Work to be completed
Pull out every line of text from all of the records below and repeat each one exactly as it appears. Leave the pictures out of your answer.

[Saved entries]

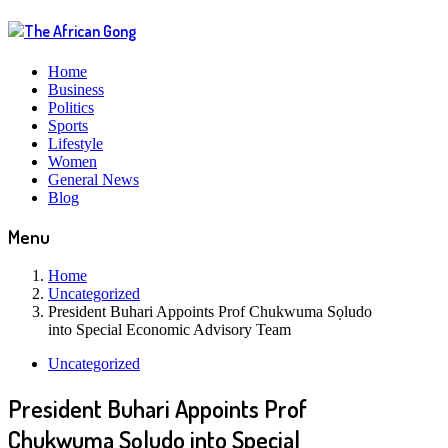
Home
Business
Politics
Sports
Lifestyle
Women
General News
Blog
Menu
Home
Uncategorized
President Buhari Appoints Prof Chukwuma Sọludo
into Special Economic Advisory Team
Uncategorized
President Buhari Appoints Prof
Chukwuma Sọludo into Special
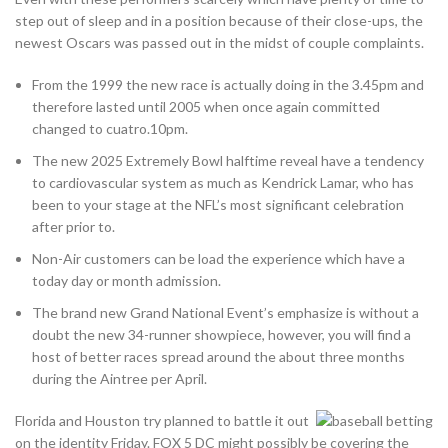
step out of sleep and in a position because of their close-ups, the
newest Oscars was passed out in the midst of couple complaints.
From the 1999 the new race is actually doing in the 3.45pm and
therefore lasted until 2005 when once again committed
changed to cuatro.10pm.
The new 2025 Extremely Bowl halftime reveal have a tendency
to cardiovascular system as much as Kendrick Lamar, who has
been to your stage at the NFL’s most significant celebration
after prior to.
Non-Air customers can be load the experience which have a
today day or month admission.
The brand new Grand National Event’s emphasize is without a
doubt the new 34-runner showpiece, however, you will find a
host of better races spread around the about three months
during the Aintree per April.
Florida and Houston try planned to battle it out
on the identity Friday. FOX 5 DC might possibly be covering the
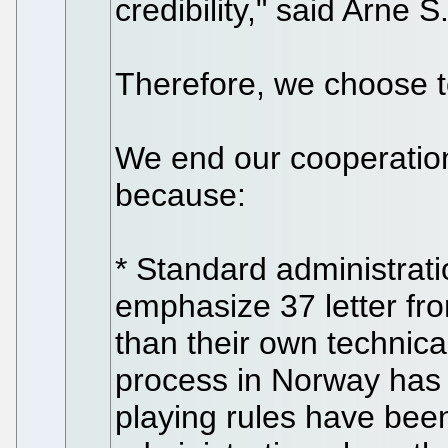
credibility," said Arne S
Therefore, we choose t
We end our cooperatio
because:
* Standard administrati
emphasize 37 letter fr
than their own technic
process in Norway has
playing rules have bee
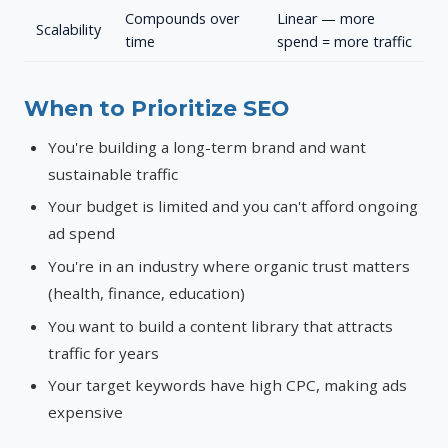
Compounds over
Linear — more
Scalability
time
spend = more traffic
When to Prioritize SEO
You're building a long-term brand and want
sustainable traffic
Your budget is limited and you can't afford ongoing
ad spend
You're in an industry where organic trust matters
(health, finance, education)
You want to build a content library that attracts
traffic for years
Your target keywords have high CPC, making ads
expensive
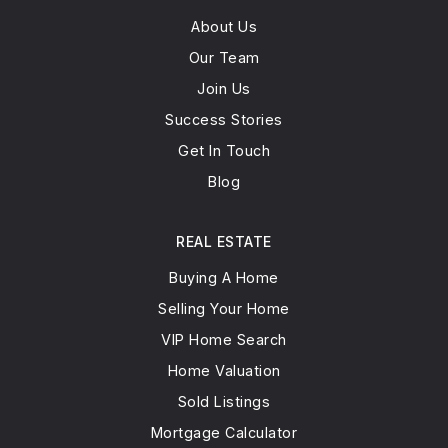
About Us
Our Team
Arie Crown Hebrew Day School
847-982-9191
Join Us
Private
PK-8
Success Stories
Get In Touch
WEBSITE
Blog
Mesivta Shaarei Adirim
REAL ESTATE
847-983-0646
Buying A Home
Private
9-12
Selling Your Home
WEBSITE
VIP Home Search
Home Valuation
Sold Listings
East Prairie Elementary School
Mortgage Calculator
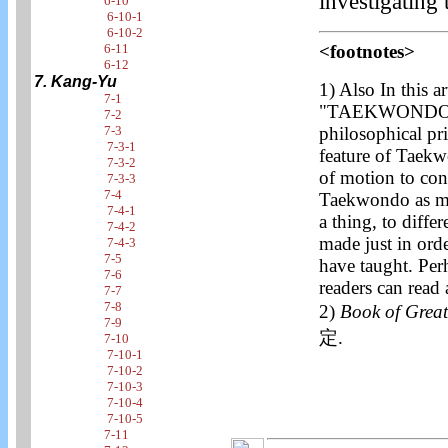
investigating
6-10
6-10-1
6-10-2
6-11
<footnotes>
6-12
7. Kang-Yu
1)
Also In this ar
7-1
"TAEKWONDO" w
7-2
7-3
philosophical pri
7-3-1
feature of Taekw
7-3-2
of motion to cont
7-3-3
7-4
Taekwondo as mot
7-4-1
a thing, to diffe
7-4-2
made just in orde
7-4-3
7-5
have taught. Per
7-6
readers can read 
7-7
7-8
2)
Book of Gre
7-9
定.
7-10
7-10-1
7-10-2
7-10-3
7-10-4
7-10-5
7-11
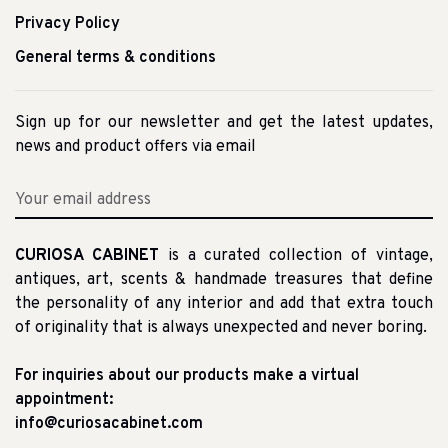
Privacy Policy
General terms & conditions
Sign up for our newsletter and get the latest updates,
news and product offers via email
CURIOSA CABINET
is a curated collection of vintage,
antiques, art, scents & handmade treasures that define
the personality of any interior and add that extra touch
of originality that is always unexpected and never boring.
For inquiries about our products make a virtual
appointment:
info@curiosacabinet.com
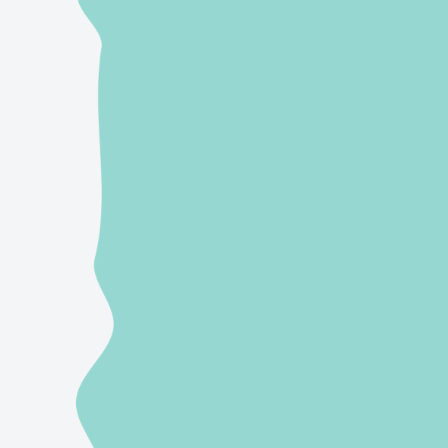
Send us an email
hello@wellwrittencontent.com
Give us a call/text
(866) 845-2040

Result of this exercise
Home
Business
Politics
Sports
Lifestyle
Women
General News
Blog
Menu
Home
Uncategorized
President Buhari Appoints Prof Chukwuma Sọludo
into Special Economic Advisory Team
Uncategorized
President Buhari Appoints Prof
Chukwuma Sọludo into Special
step out of sleep and in a position because of their close-ups, the
newest Oscars was passed out in the midst of couple complaints.
From the 1999 the new race is actually doing in the 3.45pm and
therefore lasted until 2005 when once again committed
changed to cuatro.10pm.
The new 2025 Extremely Bowl halftime reveal have a tendency
to cardiovascular system as much as Kendrick Lamar, who has
been to your stage at the NFL’s most significant celebration
after prior to.
Non-Air customers can be load the experience which have a
today day or month admission.
The brand new Grand National Event’s emphasize is without a
doubt the new 34-runner showpiece, however, you will find a
host of better races spread around the about three months
during the Aintree per April.
Florida and Houston try planned to battle it out
on the identity Friday. FOX 5 DC might possibly be covering the
credibility," said Arne S
Therefore, we choose t
We end our cooperatio
because:
* Standard administrati
emphasize 37 letter fr
than their own technic
process in Norway has
playing rules have bee
Compounds over
Linear — more
Scalability
time
spend = more traffic
When to Prioritize SEO
You're building a long-term brand and want
sustainable traffic
Your budget is limited and you can't afford ongoing
ad spend
You're in an industry where organic trust matters
(health, finance, education)
You want to build a content library that attracts
traffic for years
Your target keywords have high CPC, making ads
expensive
About Us
Our Team
Arie Crown Hebrew Day School
847-982-9191
Join Us
Private
PK-8
Success Stories
Get In Touch
WEBSITE
Blog
Mesivta Shaarei Adirim
REAL ESTATE
847-983-0646
Buying A Home
Private
9-12
Selling Your Home
WEBSITE
VIP Home Search
Home Valuation
Sold Listings
East Prairie Elementary School
Mortgage Calculator
investigating
6-10
6-10-1
6-10-2
6-11
<footnotes>
6-12
7. Kang-Yu
1)
Also In this ar
7-1
"TAEKWONDO" w
7-2
7-3
philosophical pri
7-3-1
feature of Taekw
7-3-2
of motion to cont
7-3-3
7-4
Taekwondo as mot
7-4-1
a thing, to diffe
7-4-2
made just in orde
7-4-3
7-5
have taught. Per
7-6
readers can read 
7-7
7-8
2)
Book of Gre
7-9
定.
7-10
7-10-1
7-10-2
7-10-3
7-10-4
7-10-5
7-11
Privacy Policy
General terms & conditions
Sign up for our newsletter and get the latest updates,
news and product offers via email
CURIOSA CABINET
is a curated collection of vintage,
antiques, art, scents & handmade treasures that define
the personality of any interior and add that extra touch
of originality that is always unexpected and never boring.
For inquiries about our products make a virtual
appointment:
info@curiosacabinet.com
Send us an email
hello@wellwrittencontent.com
Give us a call/text
(866) 845-2040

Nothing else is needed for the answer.